Y POR repetir por maricronésima vez cuál es la humildad que me parece buena, por si alguien me está leyendo por primera vez, me refiero a aquella que añade autocrítica a la ambición y permite brillar también a los demás. Yo, por ejemplo, llevo veinte años queriendo ser Victor Hugo y la ambición de serlo me parece buena, porque estira mis cualidades en pos de un imposible, pero podría ser mala si llegara a creerme que lo soy de verdad. Pobre de ti si te crees algo que no eres, en este caso un gran genio, a qué niveles de desfiguración personal te puede llevar un error de juicio de semejante eslora. Por eso es tan importante una humildad buena que no me prohíba la ambición de ser una luminaria de las letras, pero, a la luz de mis actuales engendros, me recuerde todos los días que aún no lo soy.

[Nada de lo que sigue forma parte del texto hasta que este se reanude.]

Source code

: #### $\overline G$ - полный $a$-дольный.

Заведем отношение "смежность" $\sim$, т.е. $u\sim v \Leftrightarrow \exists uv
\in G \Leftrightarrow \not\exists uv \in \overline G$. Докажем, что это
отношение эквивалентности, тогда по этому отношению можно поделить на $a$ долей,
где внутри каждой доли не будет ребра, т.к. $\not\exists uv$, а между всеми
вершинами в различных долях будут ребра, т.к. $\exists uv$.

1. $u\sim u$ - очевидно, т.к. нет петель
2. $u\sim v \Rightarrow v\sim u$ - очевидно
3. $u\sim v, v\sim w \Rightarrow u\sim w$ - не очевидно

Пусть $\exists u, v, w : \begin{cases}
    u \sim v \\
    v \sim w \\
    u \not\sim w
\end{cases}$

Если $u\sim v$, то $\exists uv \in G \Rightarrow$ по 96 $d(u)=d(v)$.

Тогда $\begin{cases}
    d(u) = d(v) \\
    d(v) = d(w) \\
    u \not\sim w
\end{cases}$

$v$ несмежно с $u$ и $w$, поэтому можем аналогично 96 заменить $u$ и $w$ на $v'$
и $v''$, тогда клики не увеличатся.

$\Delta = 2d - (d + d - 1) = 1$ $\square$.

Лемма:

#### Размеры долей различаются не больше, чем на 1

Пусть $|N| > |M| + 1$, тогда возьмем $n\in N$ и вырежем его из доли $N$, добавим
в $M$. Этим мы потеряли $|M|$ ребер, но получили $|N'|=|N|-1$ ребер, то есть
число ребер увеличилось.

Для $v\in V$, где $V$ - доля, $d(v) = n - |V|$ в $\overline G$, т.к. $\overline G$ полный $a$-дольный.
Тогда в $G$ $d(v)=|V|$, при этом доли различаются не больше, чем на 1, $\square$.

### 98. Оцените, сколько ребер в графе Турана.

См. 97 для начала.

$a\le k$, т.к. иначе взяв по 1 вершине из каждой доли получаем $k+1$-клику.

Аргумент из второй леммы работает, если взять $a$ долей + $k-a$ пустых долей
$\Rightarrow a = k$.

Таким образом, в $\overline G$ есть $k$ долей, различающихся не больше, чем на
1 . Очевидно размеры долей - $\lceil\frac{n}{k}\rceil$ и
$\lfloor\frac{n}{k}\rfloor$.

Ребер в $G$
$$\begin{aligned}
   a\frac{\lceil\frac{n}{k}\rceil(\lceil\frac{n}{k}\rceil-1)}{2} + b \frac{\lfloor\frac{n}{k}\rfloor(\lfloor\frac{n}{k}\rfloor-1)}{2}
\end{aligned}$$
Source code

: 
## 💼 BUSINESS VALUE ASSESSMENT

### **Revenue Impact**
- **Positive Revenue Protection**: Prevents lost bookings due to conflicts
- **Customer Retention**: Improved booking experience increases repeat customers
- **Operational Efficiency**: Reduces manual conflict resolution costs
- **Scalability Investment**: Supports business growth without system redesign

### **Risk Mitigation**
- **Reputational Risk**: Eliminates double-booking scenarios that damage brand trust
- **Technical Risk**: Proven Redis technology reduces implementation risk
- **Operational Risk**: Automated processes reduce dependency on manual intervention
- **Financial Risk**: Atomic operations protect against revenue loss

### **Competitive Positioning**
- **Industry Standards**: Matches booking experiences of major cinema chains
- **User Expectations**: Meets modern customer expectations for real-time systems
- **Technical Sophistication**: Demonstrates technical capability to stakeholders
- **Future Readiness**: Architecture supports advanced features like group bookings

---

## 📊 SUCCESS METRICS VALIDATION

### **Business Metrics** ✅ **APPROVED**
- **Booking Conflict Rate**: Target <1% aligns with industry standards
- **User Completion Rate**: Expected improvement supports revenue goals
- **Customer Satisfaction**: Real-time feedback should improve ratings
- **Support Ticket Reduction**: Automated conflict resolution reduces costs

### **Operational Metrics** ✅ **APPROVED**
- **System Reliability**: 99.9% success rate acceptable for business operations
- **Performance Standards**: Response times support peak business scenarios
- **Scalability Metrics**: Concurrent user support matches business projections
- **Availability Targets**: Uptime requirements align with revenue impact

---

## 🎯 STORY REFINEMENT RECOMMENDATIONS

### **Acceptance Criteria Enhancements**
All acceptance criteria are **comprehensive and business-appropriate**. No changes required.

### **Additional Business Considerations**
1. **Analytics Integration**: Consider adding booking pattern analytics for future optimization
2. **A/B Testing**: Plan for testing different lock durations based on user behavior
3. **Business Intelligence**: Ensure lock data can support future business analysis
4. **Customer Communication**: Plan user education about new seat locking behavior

La segunda parte de la humildad buena concierne al brillo de los demás. ¿Así que quieres brillar, Vanessa? Pues si quieres hacerlo, también debes permitir y hasta alentar el brillo de los que te rodean, lo que se traduce en callarte de vez en cuando, no participar en todo, dejar el escenario a los demás y, sobre todo, aplaudir y promover la obra de los que han alcanzado más méritos que tú.
Como veis, la humildad buena está enfocada en que cualquiera pueda brillar o desarrollar sus ambiciones sin caer en la vanidad más ridícula o pisotear las ambiciones de los demás; la humildad que existe realmente en nuestros días, en cambio, es una humildad castradora, uniformadora, que va contra el brillo en sí, que tacha al mero deseo de destacar como malvado, prepotente, arrogante, y que se declara tu enemiga en el mismo momento en el que le dices que tu sueño es ser Victor Hugo.